There are bits and pieces of similar experimentation on most of the tracks but they are rarely given the opportunity to breathe, instead serving as insufficient and infrequent supplements to the metallic onslaught of boredom.

“Lovegaze,” where the black metalling takes a backseat to a handful of wonderful clean guitar melodies and shockingly uplifting atmosphere, is an exception to the rule and is easily the record’s strongest track. When it gets louder, the metal actually has a fair bit of bite and ends the song on a strikingly high note, but the experimentation is the true star of the show and its all-too-brief ambience at the track’s five-minute mark is one of the early musical highlights of 2017.

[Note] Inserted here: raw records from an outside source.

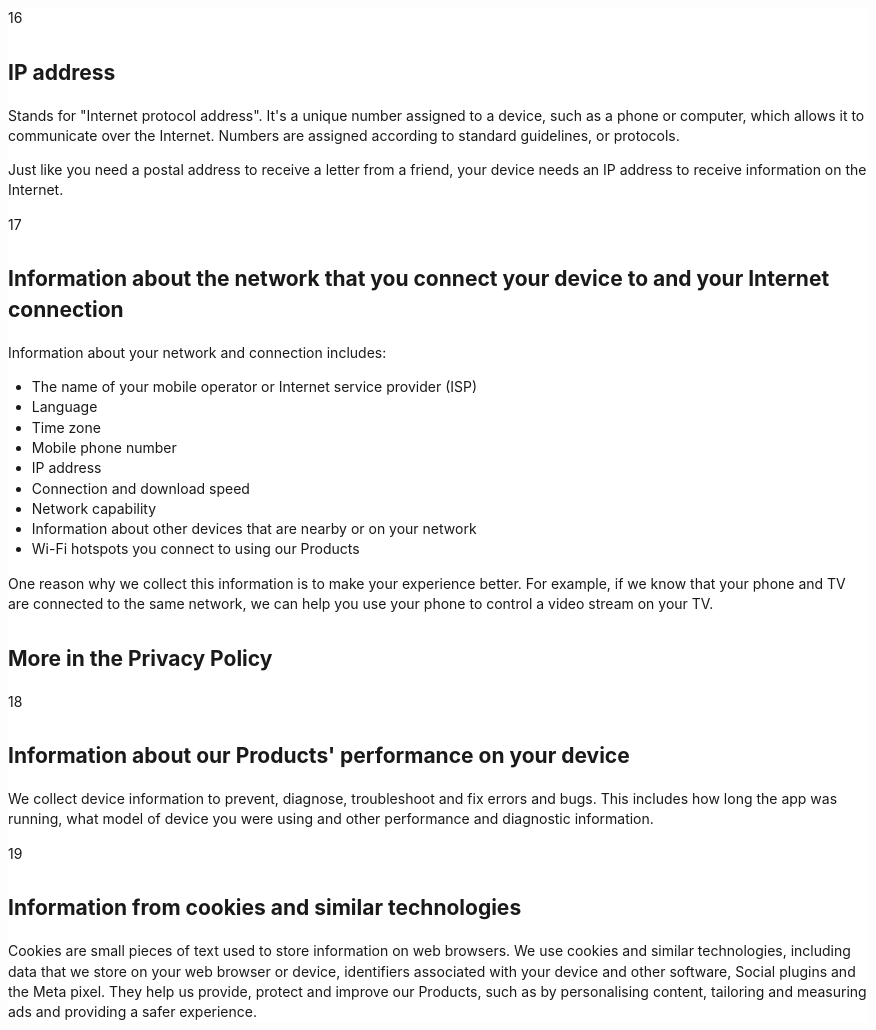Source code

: 16

IP address
----------

Stands for "Internet protocol address". It's a unique number assigned to a device, such as a phone or computer, which allows it to communicate over the Internet. Numbers are assigned according to standard guidelines, or protocols.

Just like you need a postal address to receive a letter from a friend, your device needs an IP address to receive information on the Internet.

17

Information about the network that you connect your device to and your Internet connection
------------------------------------------------------------------------------------------

Information about your network and connection includes:

*   The name of your mobile operator or Internet service provider (ISP)
*   Language
*   Time zone
*   Mobile phone number
*   IP address
*   Connection and download speed
*   Network capability
*   Information about other devices that are nearby or on your network
*   Wi-Fi hotspots you connect to using our Products

One reason why we collect this information is to make your experience better. For example, if we know that your phone and TV are connected to the same network, we can help you use your phone to control a video stream on your TV.

More in the Privacy Policy
--------------------------

[](#2-HowDoWeUse)

18

Information about our Products' performance on your device
----------------------------------------------------------

We collect device information to prevent, diagnose, troubleshoot and fix errors and bugs. This includes how long the app was running, what model of device you were using and other performance and diagnostic information.

19

Information from cookies and similar technologies
-------------------------------------------------

Cookies are small pieces of text used to store information on web browsers. We use cookies and similar technologies, including data that we store on your web browser or device, identifiers associated with your device and other software, Social plugins and the Meta pixel. They help us provide, protect and improve our Products, such as by personalising content, tailoring and measuring ads and providing a safer experience.
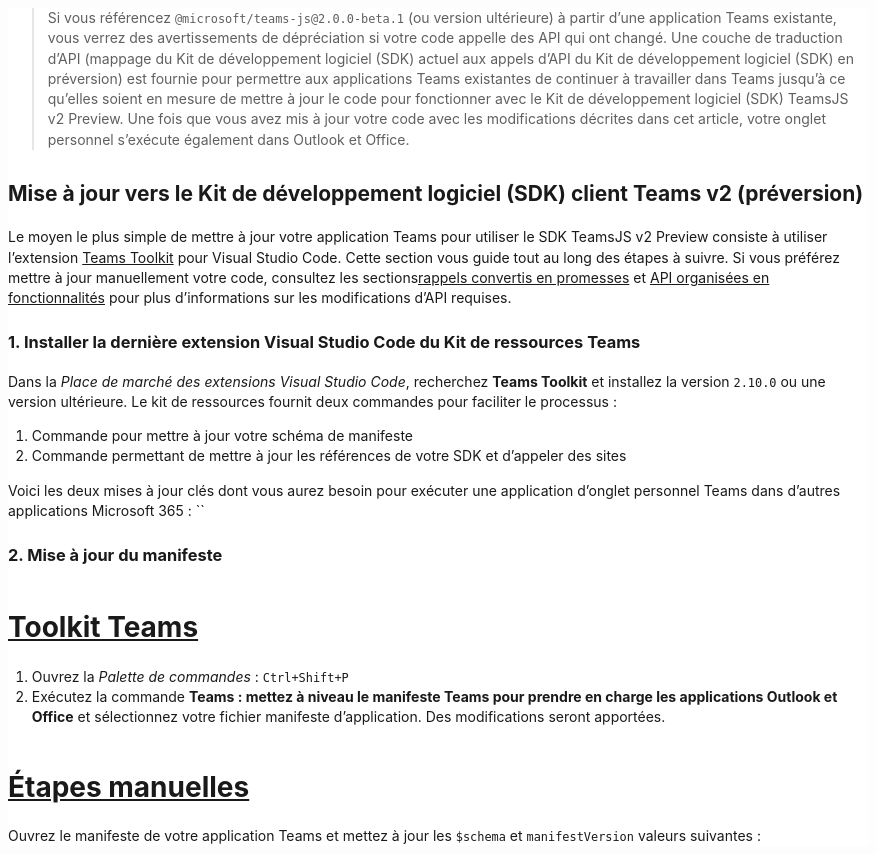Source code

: > Si vous référencez `@microsoft/teams-js@2.0.0-beta.1` (ou version ultérieure) à partir d’une application Teams existante, vous verrez des avertissements de dépréciation si votre code appelle des API qui ont changé. Une couche de traduction d’API (mappage du Kit de développement logiciel (SDK) actuel aux appels d’API du Kit de développement logiciel (SDK) en préversion) est fournie pour permettre aux applications Teams existantes de continuer à travailler dans Teams jusqu’à ce qu’elles soient en mesure de mettre à jour le code pour fonctionner avec le Kit de développement logiciel (SDK) TeamsJS v2 Preview. Une fois que vous avez mis à jour votre code avec les modifications décrites dans cet article, votre onglet personnel s’exécute également dans Outlook et Office.

## <a name="updating-to-the-teams-client-sdk-v2-preview"></a>Mise à jour vers le Kit de développement logiciel (SDK) client Teams v2 (préversion)

Le moyen le plus simple de mettre à jour votre application Teams pour utiliser le SDK TeamsJS v2 Preview consiste à utiliser l’extension [Teams Toolkit](https://aka.ms/teams-toolkit) pour Visual Studio Code. Cette section vous guide tout au long des étapes à suivre. Si vous préférez mettre à jour manuellement votre code, consultez les sections[rappels convertis en promesses](#callbacks-converted-to-promises) et [API organisées en fonctionnalités](#apis-organized-into-capabilities) pour plus d’informations sur les modifications d’API requises.

### <a name="1-install-the-latest-teams-toolkit-visual-studio-code-extension"></a>1. Installer la dernière extension Visual Studio Code du Kit de ressources Teams

Dans la *Place de marché des extensions Visual Studio Code*, recherchez **Teams Toolkit** et installez la version `2.10.0` ou une version ultérieure. Le kit de ressources fournit deux commandes pour faciliter le processus :

1. Commande pour mettre à jour votre schéma de manifeste
1. Commande permettant de mettre à jour les références de votre SDK et d’appeler des sites

Voici les deux mises à jour clés dont vous aurez besoin pour exécuter une application d’onglet personnel Teams dans d’autres applications Microsoft 365 : ``

### <a name="2-updating-the-manifest"></a>2. Mise à jour du manifeste

# <a name="teams-toolkit"></a>[Toolkit Teams](#tab/manifest-teams-toolkit)

1. Ouvrez la *Palette de commandes* : `Ctrl+Shift+P`
1. Exécutez la commande **Teams : mettez à niveau le manifeste Teams pour prendre en charge les applications Outlook et Office** et sélectionnez votre fichier manifeste d’application. Des modifications seront apportées.

# <a name="manual-steps"></a>[Étapes manuelles](#tab/manifest-manual)

Ouvrez le manifeste de votre application Teams et mettez à jour les `$schema` et `manifestVersion` valeurs suivantes :
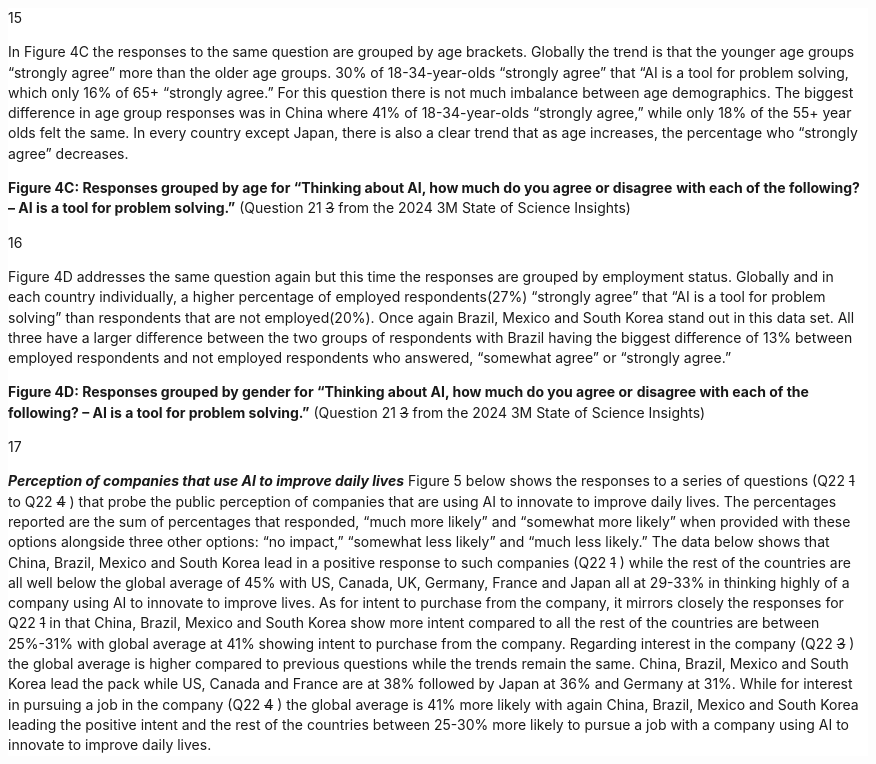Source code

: 15

In Figure 4C the responses to the same question are grouped by age brackets. Globally the trend is
that the younger age groups “strongly agree” more than the older age groups. 30% of 18-34-year-olds
“strongly agree” that “AI is a tool for problem solving, which only 16% of 65+ “strongly agree.” For this
question there is not much imbalance between age demographics. The biggest difference in age group
responses was in China where 41% of 18-34-year-olds “strongly agree,” while only 18% of the 55+ year
olds felt the same. In every country except Japan, there is also a clear trend that as age increases, the
percentage who “strongly agree” decreases.

**Figure 4C: Responses grouped by age for “Thinking about AI, how much do you agree or disagree**
**with each of the following? – AI is a tool for problem solving.”** (Question 21 ~~3~~ from the 2024 3M
State of Science Insights)

16

Figure 4D addresses the same question again but this time the responses are grouped by employment
status. Globally and in each country individually, a higher percentage of employed respondents(27%)
“strongly agree” that “AI is a tool for problem solving” than respondents that are not employed(20%).
Once again Brazil, Mexico and South Korea stand out in this data set. All three have a larger difference
between the two groups of respondents with Brazil having the biggest difference of 13% between
employed respondents and not employed respondents who answered, “somewhat agree” or “strongly
agree.”

**Figure 4D: Responses grouped by gender for “Thinking about AI, how much do you agree or**
**disagree with each of the following? – AI is a tool for problem solving.”** (Question 21 ~~3~~ from the
2024 3M State of Science Insights)

17

_**Perception of companies that use AI to improve daily lives**_
Figure 5 below shows the responses to a series of questions (Q22 ~~1~~ to Q22 ~~4~~ ) that probe the public
perception of companies that are using AI to innovate to improve daily lives. The percentages reported are
the sum of percentages that responded, “much more likely” and “somewhat more likely” when provided
with these options alongside three other options: “no impact,” “somewhat less likely” and “much less
likely.”
The data below shows that China, Brazil, Mexico and South Korea lead in a positive response to such
companies (Q22 ~~1~~ ) while the rest of the countries are all well below the global average of 45% with US,
Canada, UK, Germany, France and Japan all at 29-33% in thinking highly of a company using AI to
innovate to improve lives.
As for intent to purchase from the company, it mirrors closely the responses for Q22 ~~1~~ in that China,
Brazil, Mexico and South Korea show more intent compared to all the rest of the countries are between
25%-31% with global average at 41% showing intent to purchase from the company.
Regarding interest in the company (Q22 ~~3~~ ) the global average is higher compared to previous
questions while the trends remain the same. China, Brazil, Mexico and South Korea lead the pack while
US, Canada and France are at 38% followed by Japan at 36% and Germany at 31%. While for interest in
pursuing a job in the company (Q22 ~~4~~ ) the global average is 41% more likely with again China, Brazil,
Mexico and South Korea leading the positive intent and the rest of the countries between 25-30% more
likely to pursue a job with a company using AI to innovate to improve daily lives.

If the rest of “Anomie” followed suit, this could be one of the year’s breakout releases. Unfortunately, the moments of greatness are few and far between, separated by a vast ocean of mediocre black metal.

With that said, those moments of greatness still exist, and with much tighter songwriting — and perhaps a less ridiculous release schedule that actually filters out glorified blackened jam sessions — Violet Cold could become a bright spot in a subgenre in dire need of innovation.